The final instalment of the RWA’s elements series, Earth: Digging Deep in British Art 1781-2022 tackles the most expansive and urgent of subject matters, bringing together important modern, historical and contemporary artworks, co-curated by artist Emma Stibbon RA RWA, art historian Professor Emerita Christiana Payne (Oxford Brookes University) and Nathalie Levi (Head of Programme – Curator of Exhibitions, RWA). It follows The Power of the Sea: Making Waves in British Art 1790-2014 (2014), Air: Visualising the Invisible in British Art 1768-2017 (2017) and Fire: Flashes to Ashes in British Art 1692-2019 (2019).

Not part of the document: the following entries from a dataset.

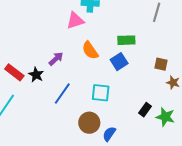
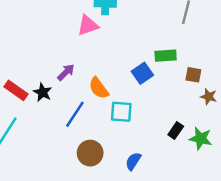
green rectangle: (126, 40) -> (166, 56), moved
orange semicircle: (90, 50) -> (99, 88), moved
brown circle: (89, 123) -> (90, 153), moved

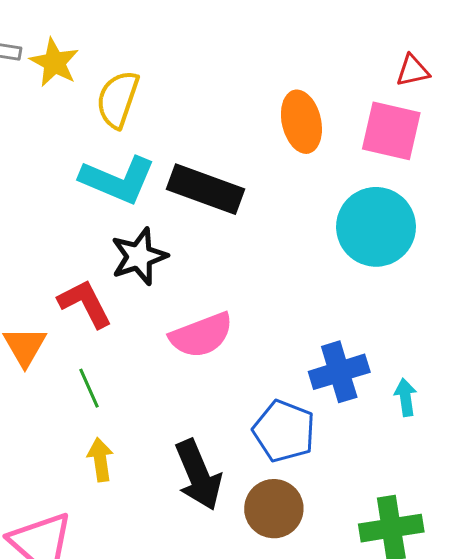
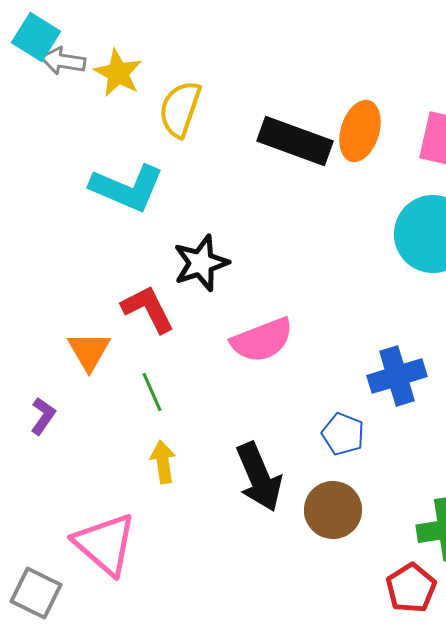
orange ellipse: (301, 122) -> (360, 131), turned 30
cyan L-shape: (118, 180) -> (127, 188), moved
black rectangle: (205, 189) -> (295, 141), moved
blue pentagon: (284, 431) -> (343, 434), size x0.7

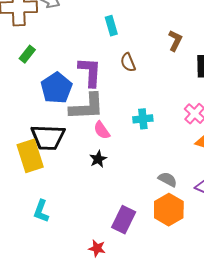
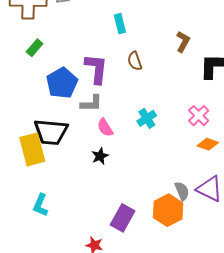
gray L-shape: (87, 107) -> (91, 103), size x0.6
cyan cross: (143, 119) -> (147, 118), turned -30
gray semicircle: (168, 179) -> (182, 191), moved, turned 36

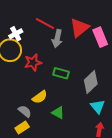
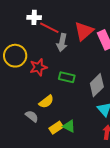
white cross: (16, 34) -> (34, 17), moved, turned 32
green triangle: (58, 113) -> (69, 126), moved
yellow rectangle: (22, 128) -> (56, 128), moved

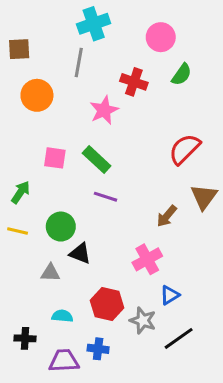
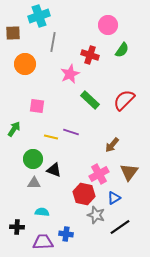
cyan cross: (94, 24) -> (39, 16), moved
green rectangle: (97, 159) -> (90, 100), moved
brown triangle: (204, 197) -> (129, 172), moved
green circle: (61, 227) -> (33, 159), moved
yellow line: (18, 231) -> (51, 137), moved
red hexagon: (107, 304) -> (84, 194), moved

Earth examines how attitudes towards the landscape have evolved over the centuries and how artists’ approaches have changed over time; from the pastoral idylls of the 18th century, through representations of the Romantic Sublime, to present-day confrontations of the climate emergency. Encompassing depictions of the natural world from geological, spiritual, industrial, cultural and scientific perspectives.
This exhibition goes deep beneath the earth, exposes the core materiality of its elements, explores the substance of the surface, climbs dizzying heights and perches perilously on its edges. It bears witness to the earth’s mistreatment and its magnificence, its fullness and its fragility. Earth surveys the representation of our environment across four centuries, inviting us to consider our planet in all its abundance, precarity and preciousness.

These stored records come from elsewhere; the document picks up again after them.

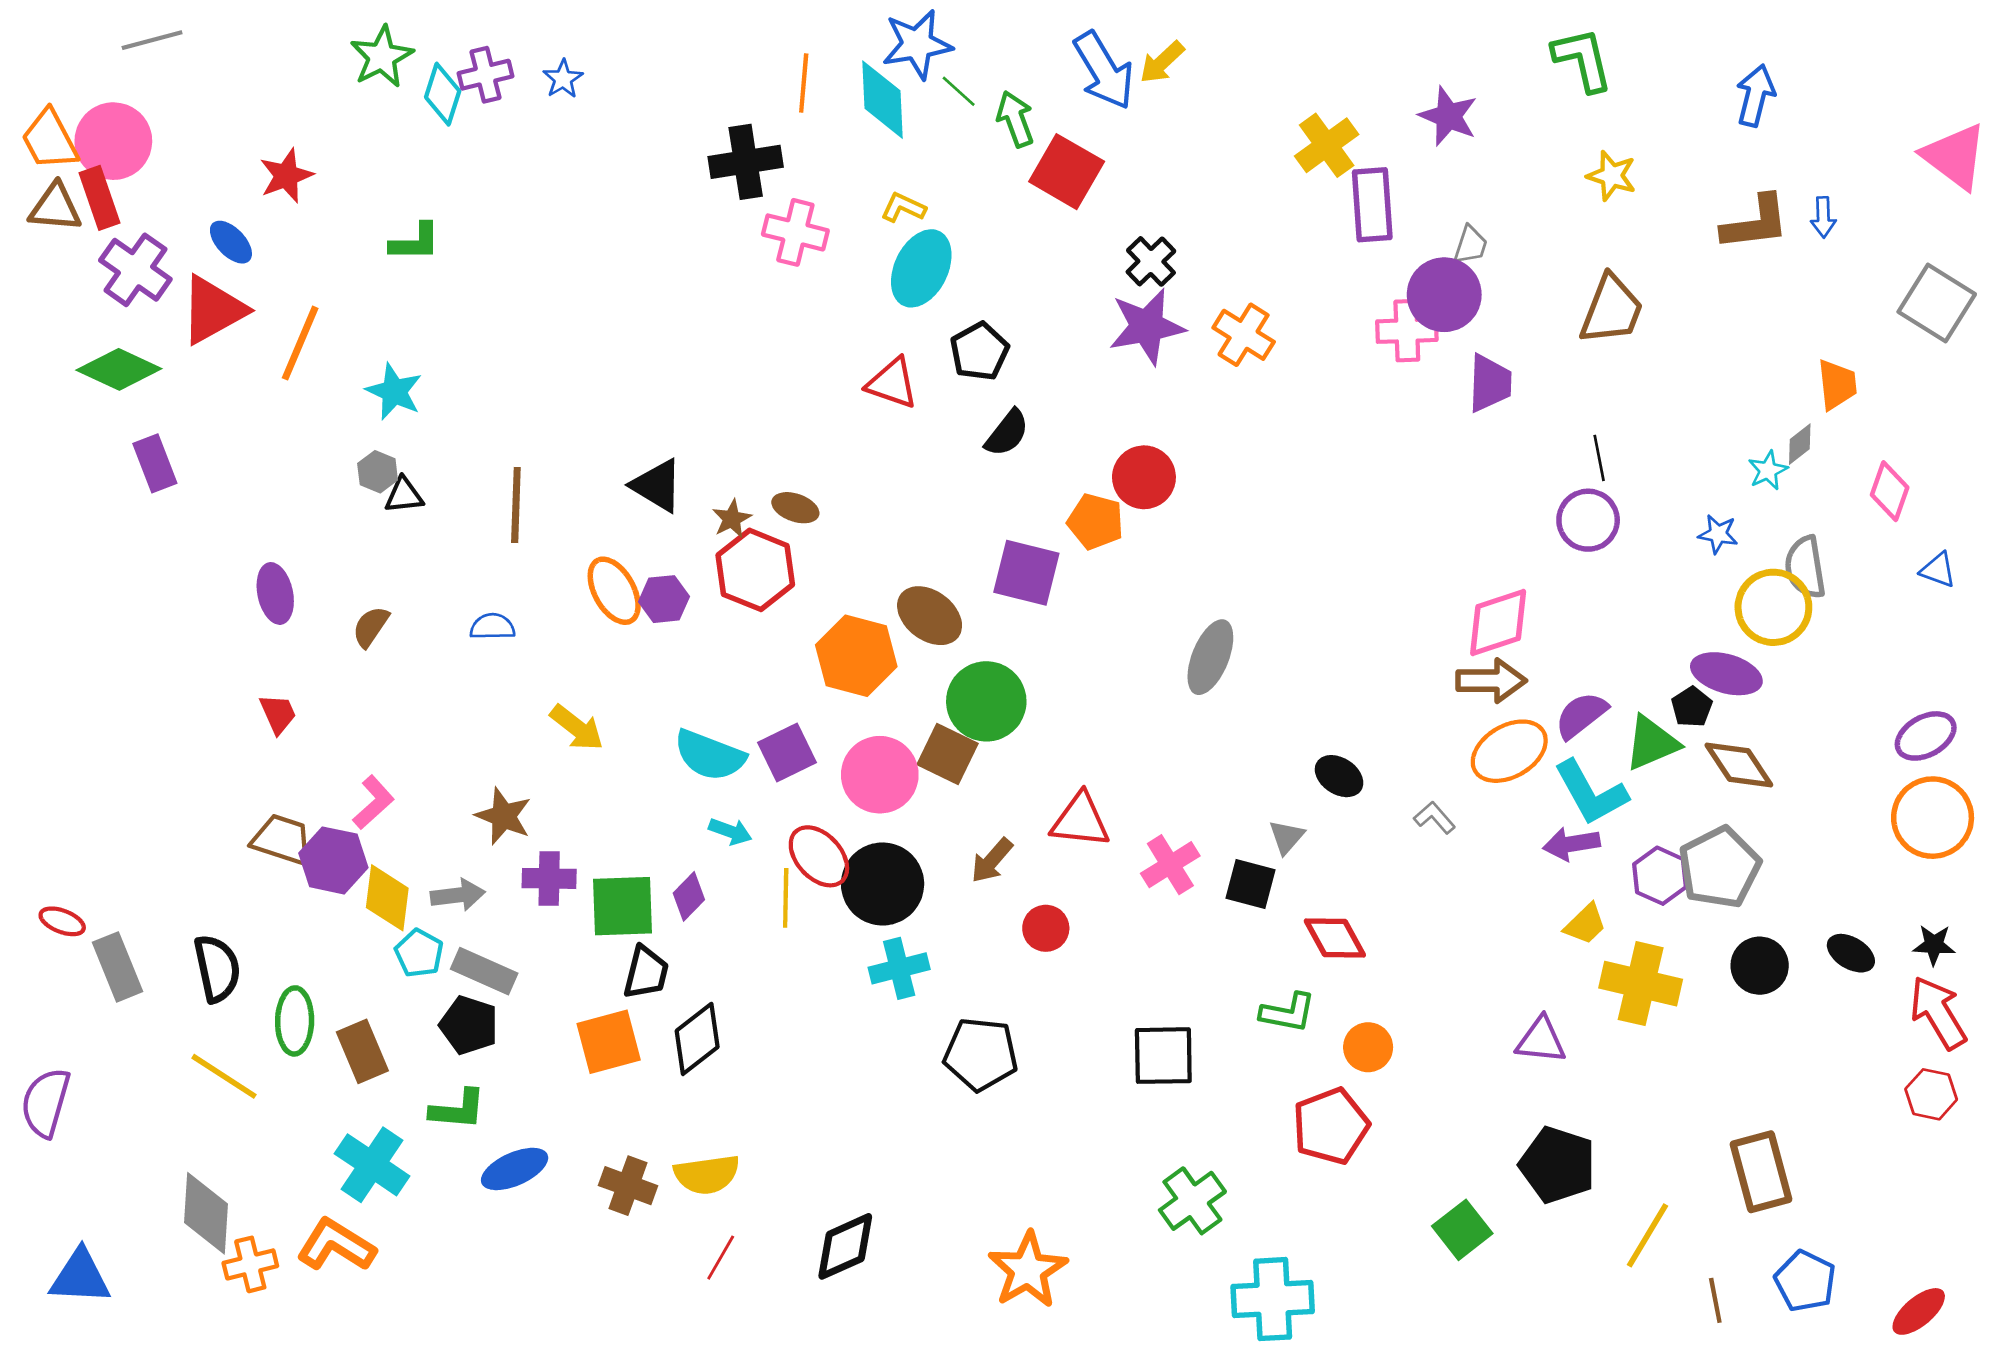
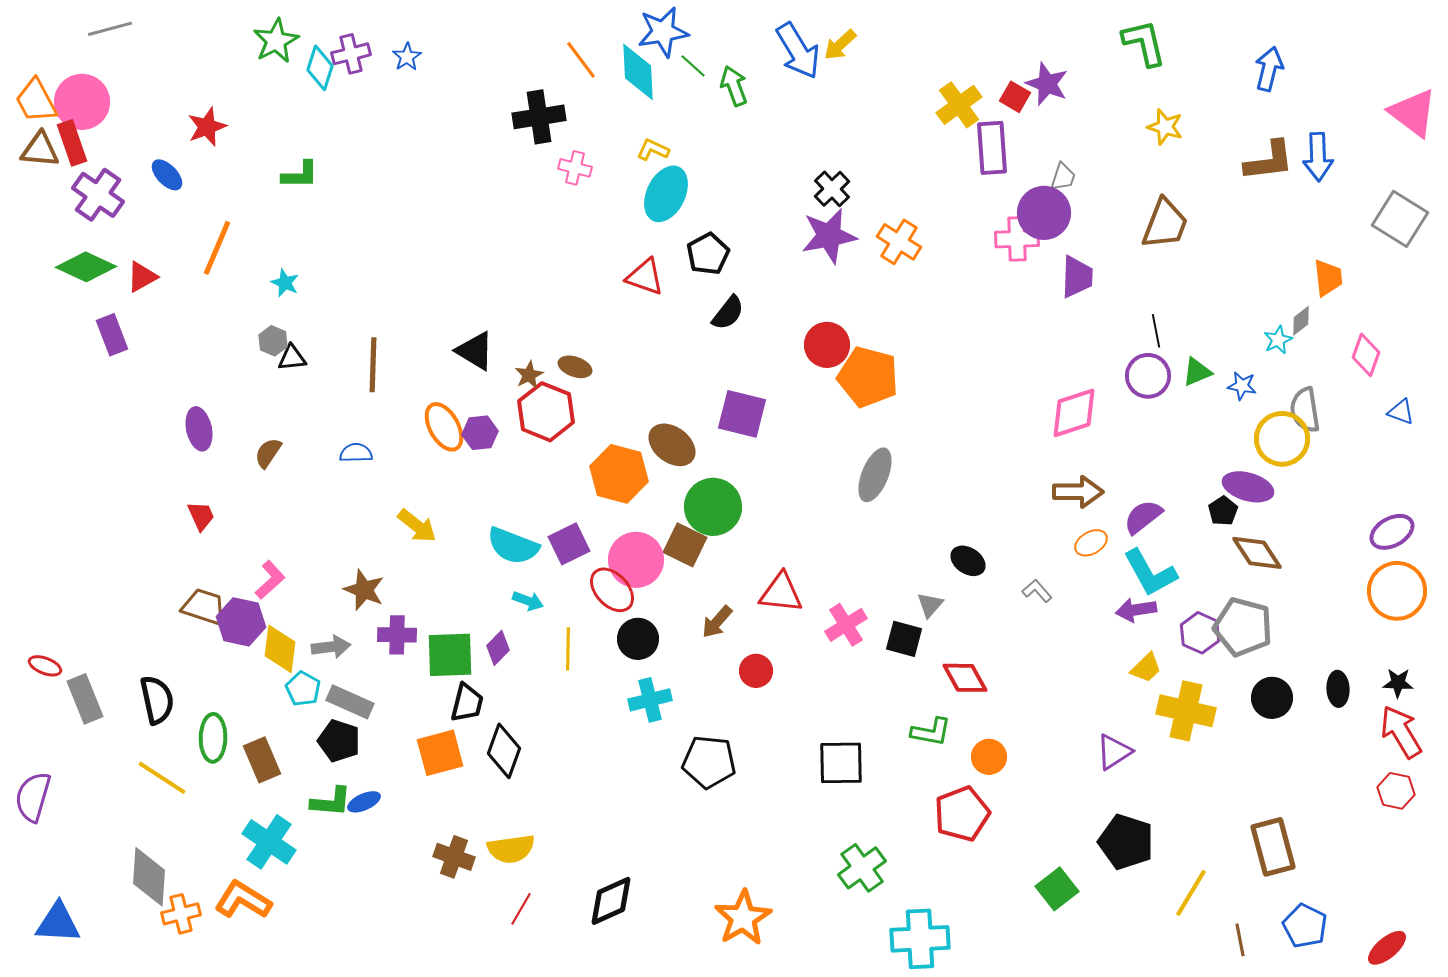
orange line: (804, 83) -> (581, 60), turned -42
red square: (1067, 172) -> (1015, 97), moved, size x0.6
blue arrow: (1823, 217) -> (1318, 157), size x1.6
pink cross: (795, 232) -> (575, 168), size x0.7
red triangle: (213, 310) -> (142, 277), moved, size x0.6
cyan star: (394, 392) -> (285, 283), size x0.7
orange pentagon: (1096, 522) -> (868, 377), moved, size x1.5
pink diamond: (1498, 623) -> (1074, 413), moved
green triangle: (1652, 743) -> (1197, 372), moved, size x0.7
orange ellipse: (1509, 751) -> (1091, 543), size x0.6
red ellipse: (819, 856) -> (612, 590), moved
gray pentagon: (1719, 867) -> (1243, 627), turned -30
black circle: (883, 884) -> (638, 639), size x0.7
black ellipse: (1851, 953) -> (1338, 689), turned 56
black diamond: (697, 1039) -> (504, 751), turned -32
purple triangle: (1541, 1040) -> (1114, 752), turned -39
blue ellipse: (515, 1169) -> (364, 802), moved, size x0.7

Earth will be accompanied by a full-colour publication by Sansom and Co including three essays and over 50 images of work
Exhibiting artists: Wilhelmina Barns-Graham, Samuel John Lamorna Birch, William Blake, Mary Buckland, Edward Calvert, Edward Chell, George Clausen, John Constable, Edward William Cooke, John Sell Cotman, Alice Cunningham, Dalziel + Scullion, Susan Derges, Thomas Gainsborough, Anya Gallaccio, Anthony Gross, Andrew Hardwick, Rodney Harris, William Henry Hunt, Fiona Hingston, Kabir Hussain, Samuel Jackson, Laura Knight, Tania Kovats, Abigail Lane, Richard Long, Philip James De Loutherbourg, Siobhán McDonald, John Martin, David Nash, John Nash, Paul Nash, Mariele Neudeker, Samuel Palmer, Katie Paterson, Julian Perry, John Piper, Michael Porter, Kathy Prendergast, Eric Ravilious, Carol Rhodes, Yinka Shonibare, Stanley Spencer, Emma Stibbon, Graham Sutherland, Francis Towne, J. M. W. Turner, Anthony Whishaw.